*WHAT YOU WILL DO*
Word for word, the data below must be repeated in full; no picture is to be included.

*Hardware design source files*
● ● ● ● ●
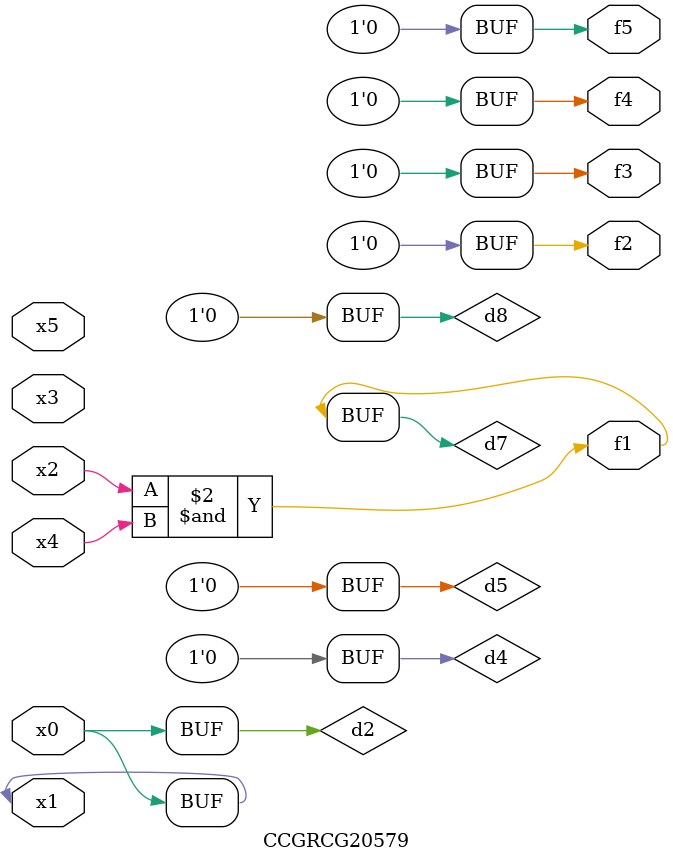
<source format=v>
module CCGRCG20579(
	input x0, x1, x2, x3, x4, x5,
	output f1, f2, f3, f4, f5
);

	wire d1, d2, d3, d4, d5, d6, d7, d8, d9;

	nand (d1, x1);
	buf (d2, x0, x1);
	nand (d3, x2, x4);
	and (d4, d1, d2);
	and (d5, d1, d2);
	nand (d6, d1, d3);
	not (d7, d3);
	xor (d8, d5);
	nor (d9, d5, d6);
	assign f1 = d7;
	assign f2 = d8;
	assign f3 = d8;
	assign f4 = d8;
	assign f5 = d8;
endmodule

</source>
● ● ● ● ●
*COMPLETED TASK*
<source format=v>
module CCGRCG20579(
	input x0, x1, x2, x3, x4, x5,
	output f1, f2, f3, f4, f5
);

	wire d1, d2, d3, d4, d5, d6, d7, d8, d9;

	nand (d1, x1);
	buf (d2, x0, x1);
	nand (d3, x2, x4);
	and (d4, d1, d2);
	and (d5, d1, d2);
	nand (d6, d1, d3);
	not (d7, d3);
	xor (d8, d5);
	nor (d9, d5, d6);
	assign f1 = d7;
	assign f2 = d8;
	assign f3 = d8;
	assign f4 = d8;
	assign f5 = d8;
endmodule

</source>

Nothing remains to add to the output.